[Saved entries]
--- START ---

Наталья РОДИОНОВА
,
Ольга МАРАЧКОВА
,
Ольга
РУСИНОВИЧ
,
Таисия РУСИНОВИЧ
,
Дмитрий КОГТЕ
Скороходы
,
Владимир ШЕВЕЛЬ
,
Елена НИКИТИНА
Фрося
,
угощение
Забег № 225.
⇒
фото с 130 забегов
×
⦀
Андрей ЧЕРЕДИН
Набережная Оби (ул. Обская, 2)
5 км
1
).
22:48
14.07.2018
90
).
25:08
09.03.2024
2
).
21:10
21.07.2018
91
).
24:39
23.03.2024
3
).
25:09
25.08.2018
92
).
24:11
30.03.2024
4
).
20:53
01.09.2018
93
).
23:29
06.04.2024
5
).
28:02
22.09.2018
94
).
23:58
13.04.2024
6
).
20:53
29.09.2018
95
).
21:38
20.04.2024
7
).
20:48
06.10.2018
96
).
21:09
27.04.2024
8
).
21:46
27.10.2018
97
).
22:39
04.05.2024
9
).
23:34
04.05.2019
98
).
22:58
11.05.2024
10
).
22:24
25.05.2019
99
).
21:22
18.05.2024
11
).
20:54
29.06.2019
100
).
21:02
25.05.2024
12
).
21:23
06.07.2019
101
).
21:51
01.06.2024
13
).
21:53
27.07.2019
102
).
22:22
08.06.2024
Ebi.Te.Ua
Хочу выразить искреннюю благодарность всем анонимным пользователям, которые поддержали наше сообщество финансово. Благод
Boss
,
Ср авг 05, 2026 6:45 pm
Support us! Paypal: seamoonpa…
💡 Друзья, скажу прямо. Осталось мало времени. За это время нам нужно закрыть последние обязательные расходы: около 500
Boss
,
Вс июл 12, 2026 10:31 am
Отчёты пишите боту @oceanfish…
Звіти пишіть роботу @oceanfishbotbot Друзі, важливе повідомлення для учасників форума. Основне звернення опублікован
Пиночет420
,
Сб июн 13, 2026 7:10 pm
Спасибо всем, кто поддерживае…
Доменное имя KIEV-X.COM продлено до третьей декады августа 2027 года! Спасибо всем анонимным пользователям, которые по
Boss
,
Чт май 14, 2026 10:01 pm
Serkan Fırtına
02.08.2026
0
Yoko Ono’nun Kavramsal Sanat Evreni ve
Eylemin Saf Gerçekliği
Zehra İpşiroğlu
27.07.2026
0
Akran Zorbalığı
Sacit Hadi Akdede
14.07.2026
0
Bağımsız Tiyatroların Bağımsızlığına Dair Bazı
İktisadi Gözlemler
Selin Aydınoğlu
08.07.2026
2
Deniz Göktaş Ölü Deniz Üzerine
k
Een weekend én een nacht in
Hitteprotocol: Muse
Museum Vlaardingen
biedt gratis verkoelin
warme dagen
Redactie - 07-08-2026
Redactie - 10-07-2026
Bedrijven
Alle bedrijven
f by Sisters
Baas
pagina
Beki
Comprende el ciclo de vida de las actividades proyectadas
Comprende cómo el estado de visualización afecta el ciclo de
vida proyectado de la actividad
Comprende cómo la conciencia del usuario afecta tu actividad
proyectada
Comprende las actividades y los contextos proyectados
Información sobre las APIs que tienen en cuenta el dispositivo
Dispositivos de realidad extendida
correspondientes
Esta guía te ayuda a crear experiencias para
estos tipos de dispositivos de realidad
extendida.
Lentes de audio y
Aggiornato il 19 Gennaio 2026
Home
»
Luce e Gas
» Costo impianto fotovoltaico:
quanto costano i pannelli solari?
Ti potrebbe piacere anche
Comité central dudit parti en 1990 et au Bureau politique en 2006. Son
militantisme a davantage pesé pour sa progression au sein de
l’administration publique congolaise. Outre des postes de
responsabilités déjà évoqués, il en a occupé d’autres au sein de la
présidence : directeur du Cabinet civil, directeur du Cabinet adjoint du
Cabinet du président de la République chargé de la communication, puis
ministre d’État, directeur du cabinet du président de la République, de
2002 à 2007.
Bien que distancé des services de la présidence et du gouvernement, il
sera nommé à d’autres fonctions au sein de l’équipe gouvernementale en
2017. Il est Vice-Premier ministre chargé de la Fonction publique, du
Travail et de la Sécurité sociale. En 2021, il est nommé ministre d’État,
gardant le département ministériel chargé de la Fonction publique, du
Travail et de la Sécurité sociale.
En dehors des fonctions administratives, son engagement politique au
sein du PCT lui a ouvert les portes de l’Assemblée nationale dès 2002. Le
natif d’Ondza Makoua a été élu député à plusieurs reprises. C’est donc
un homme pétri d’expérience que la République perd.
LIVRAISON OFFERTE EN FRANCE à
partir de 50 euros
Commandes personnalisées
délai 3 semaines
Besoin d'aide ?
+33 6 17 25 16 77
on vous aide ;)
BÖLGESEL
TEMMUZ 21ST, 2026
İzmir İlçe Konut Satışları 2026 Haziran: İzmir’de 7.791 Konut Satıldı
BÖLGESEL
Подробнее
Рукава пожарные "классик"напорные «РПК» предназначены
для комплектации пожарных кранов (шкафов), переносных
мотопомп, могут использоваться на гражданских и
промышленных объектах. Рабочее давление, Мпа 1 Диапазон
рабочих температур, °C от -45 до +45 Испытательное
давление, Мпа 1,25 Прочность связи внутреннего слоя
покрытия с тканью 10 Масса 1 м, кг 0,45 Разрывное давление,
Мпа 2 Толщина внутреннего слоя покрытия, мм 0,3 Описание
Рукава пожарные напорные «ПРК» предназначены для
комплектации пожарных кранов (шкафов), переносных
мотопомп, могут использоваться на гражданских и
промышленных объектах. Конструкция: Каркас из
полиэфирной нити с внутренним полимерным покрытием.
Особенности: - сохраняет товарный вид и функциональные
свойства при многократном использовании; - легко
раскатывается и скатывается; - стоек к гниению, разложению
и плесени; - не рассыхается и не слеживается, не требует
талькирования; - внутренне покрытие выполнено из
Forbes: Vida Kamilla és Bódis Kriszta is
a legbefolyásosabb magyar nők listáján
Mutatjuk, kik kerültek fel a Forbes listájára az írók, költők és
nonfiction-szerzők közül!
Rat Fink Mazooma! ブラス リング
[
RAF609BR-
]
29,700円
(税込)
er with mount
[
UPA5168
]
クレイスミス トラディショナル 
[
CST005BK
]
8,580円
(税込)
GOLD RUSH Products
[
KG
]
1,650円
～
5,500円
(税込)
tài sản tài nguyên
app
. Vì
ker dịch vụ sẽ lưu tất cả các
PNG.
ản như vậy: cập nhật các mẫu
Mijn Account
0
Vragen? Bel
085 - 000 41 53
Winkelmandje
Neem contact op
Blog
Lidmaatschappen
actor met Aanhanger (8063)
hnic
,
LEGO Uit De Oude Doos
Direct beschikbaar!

--- END ---

> [ACTIVITY] Reproduce the text of every item above word for word, keeping each line as it appears.

> [RESPONSE BOX]
Наталья РОДИОНОВА
,
Ольга МАРАЧКОВА
,
Ольга
РУСИНОВИЧ
,
Таисия РУСИНОВИЧ
,
Дмитрий КОГТЕ
Скороходы
,
Владимир ШЕВЕЛЬ
,
Елена НИКИТИНА
Фрося
,
угощение
Забег № 225.
⇒
фото с 130 забегов
×
⦀
Андрей ЧЕРЕДИН
Набережная Оби (ул. Обская, 2)
5 км
1
).
22:48
14.07.2018
90
).
25:08
09.03.2024
2
).
21:10
21.07.2018
91
).
24:39
23.03.2024
3
).
25:09
25.08.2018
92
).
24:11
30.03.2024
4
).
20:53
01.09.2018
93
).
23:29
06.04.2024
5
).
28:02
22.09.2018
94
).
23:58
13.04.2024
6
).
20:53
29.09.2018
95
).
21:38
20.04.2024
7
).
20:48
06.10.2018
96
).
21:09
27.04.2024
8
).
21:46
27.10.2018
97
).
22:39
04.05.2024
9
).
23:34
04.05.2019
98
).
22:58
11.05.2024
10
).
22:24
25.05.2019
99
).
21:22
18.05.2024
11
).
20:54
29.06.2019
100
).
21:02
25.05.2024
12
).
21:23
06.07.2019
101
).
21:51
01.06.2024
13
).
21:53
27.07.2019
102
).
22:22
08.06.2024
Ebi.Te.Ua
Хочу выразить искреннюю благодарность всем анонимным пользователям, которые поддержали наше сообщество финансово. Благод
Boss
,
Ср авг 05, 2026 6:45 pm
Support us! Paypal: seamoonpa…
💡 Друзья, скажу прямо. Осталось мало времени. За это время нам нужно закрыть последние обязательные расходы: около 500
Boss
,
Вс июл 12, 2026 10:31 am
Отчёты пишите боту @oceanfish…
Звіти пишіть роботу @oceanfishbotbot Друзі, важливе повідомлення для учасників форума. Основне звернення опублікован
Пиночет420
,
Сб июн 13, 2026 7:10 pm
Спасибо всем, кто поддерживае…
Доменное имя KIEV-X.COM продлено до третьей декады августа 2027 года! Спасибо всем анонимным пользователям, которые по
Boss
,
Чт май 14, 2026 10:01 pm
Serkan Fırtına
02.08.2026
0
Yoko Ono’nun Kavramsal Sanat Evreni ve
Eylemin Saf Gerçekliği
Zehra İpşiroğlu
27.07.2026
0
Akran Zorbalığı
Sacit Hadi Akdede
14.07.2026
0
Bağımsız Tiyatroların Bağımsızlığına Dair Bazı
İktisadi Gözlemler
Selin Aydınoğlu
08.07.2026
2
Deniz Göktaş Ölü Deniz Üzerine
k
Een weekend én een nacht in
Hitteprotocol: Muse
Museum Vlaardingen
biedt gratis verkoelin
warme dagen
Redactie - 07-08-2026
Redactie - 10-07-2026
Bedrijven
Alle bedrijven
f by Sisters
Baas
pagina
Beki
Comprende el ciclo de vida de las actividades proyectadas
Comprende cómo el estado de visualización afecta el ciclo de
vida proyectado de la actividad
Comprende cómo la conciencia del usuario afecta tu actividad
proyectada
Comprende las actividades y los contextos proyectados
Información sobre las APIs que tienen en cuenta el dispositivo
Dispositivos de realidad extendida
correspondientes
Esta guía te ayuda a crear experiencias para
estos tipos de dispositivos de realidad
extendida.
Lentes de audio y
Aggiornato il 19 Gennaio 2026
Home
»
Luce e Gas
» Costo impianto fotovoltaico:
quanto costano i pannelli solari?
Ti potrebbe piacere anche
Comité central dudit parti en 1990 et au Bureau politique en 2006. Son
militantisme a davantage pesé pour sa progression au sein de
l’administration publique congolaise. Outre des postes de
responsabilités déjà évoqués, il en a occupé d’autres au sein de la
présidence : directeur du Cabinet civil, directeur du Cabinet adjoint du
Cabinet du président de la République chargé de la communication, puis
ministre d’État, directeur du cabinet du président de la République, de
2002 à 2007.
Bien que distancé des services de la présidence et du gouvernement, il
sera nommé à d’autres fonctions au sein de l’équipe gouvernementale en
2017. Il est Vice-Premier ministre chargé de la Fonction publique, du
Travail et de la Sécurité sociale. En 2021, il est nommé ministre d’État,
gardant le département ministériel chargé de la Fonction publique, du
Travail et de la Sécurité sociale.
En dehors des fonctions administratives, son engagement politique au
sein du PCT lui a ouvert les portes de l’Assemblée nationale dès 2002. Le
natif d’Ondza Makoua a été élu député à plusieurs reprises. C’est donc
un homme pétri d’expérience que la République perd.
LIVRAISON OFFERTE EN FRANCE à
partir de 50 euros
Commandes personnalisées
délai 3 semaines
Besoin d'aide ?
+33 6 17 25 16 77
on vous aide ;)
BÖLGESEL
TEMMUZ 21ST, 2026
İzmir İlçe Konut Satışları 2026 Haziran: İzmir’de 7.791 Konut Satıldı
BÖLGESEL
Подробнее
Рукава пожарные "классик"напорные «РПК» предназначены
для комплектации пожарных кранов (шкафов), переносных
мотопомп, могут использоваться на гражданских и
промышленных объектах. Рабочее давление, Мпа 1 Диапазон
рабочих температур, °C от -45 до +45 Испытательное
давление, Мпа 1,25 Прочность связи внутреннего слоя
покрытия с тканью 10 Масса 1 м, кг 0,45 Разрывное давление,
Мпа 2 Толщина внутреннего слоя покрытия, мм 0,3 Описание
Рукава пожарные напорные «ПРК» предназначены для
комплектации пожарных кранов (шкафов), переносных
мотопомп, могут использоваться на гражданских и
промышленных объектах. Конструкция: Каркас из
полиэфирной нити с внутренним полимерным покрытием.
Особенности: - сохраняет товарный вид и функциональные
свойства при многократном использовании; - легко
раскатывается и скатывается; - стоек к гниению, разложению
и плесени; - не рассыхается и не слеживается, не требует
талькирования; - внутренне покрытие выполнено из
Forbes: Vida Kamilla és Bódis Kriszta is
a legbefolyásosabb magyar nők listáján
Mutatjuk, kik kerültek fel a Forbes listájára az írók, költők és
nonfiction-szerzők közül!
Rat Fink Mazooma! ブラス リング
[
RAF609BR-
]
29,700円
(税込)
er with mount
[
UPA5168
]
クレイスミス トラディショナル 
[
CST005BK
]
8,580円
(税込)
GOLD RUSH Products
[
KG
]
1,650円
～
5,500円
(税込)
tài sản tài nguyên
app
. Vì
ker dịch vụ sẽ lưu tất cả các
PNG.
ản như vậy: cập nhật các mẫu
Mijn Account
0
Vragen? Bel
085 - 000 41 53
Winkelmandje
Neem contact op
Blog
Lidmaatschappen
actor met Aanhanger (8063)
hnic
,
LEGO Uit De Oude Doos
Direct beschikbaar!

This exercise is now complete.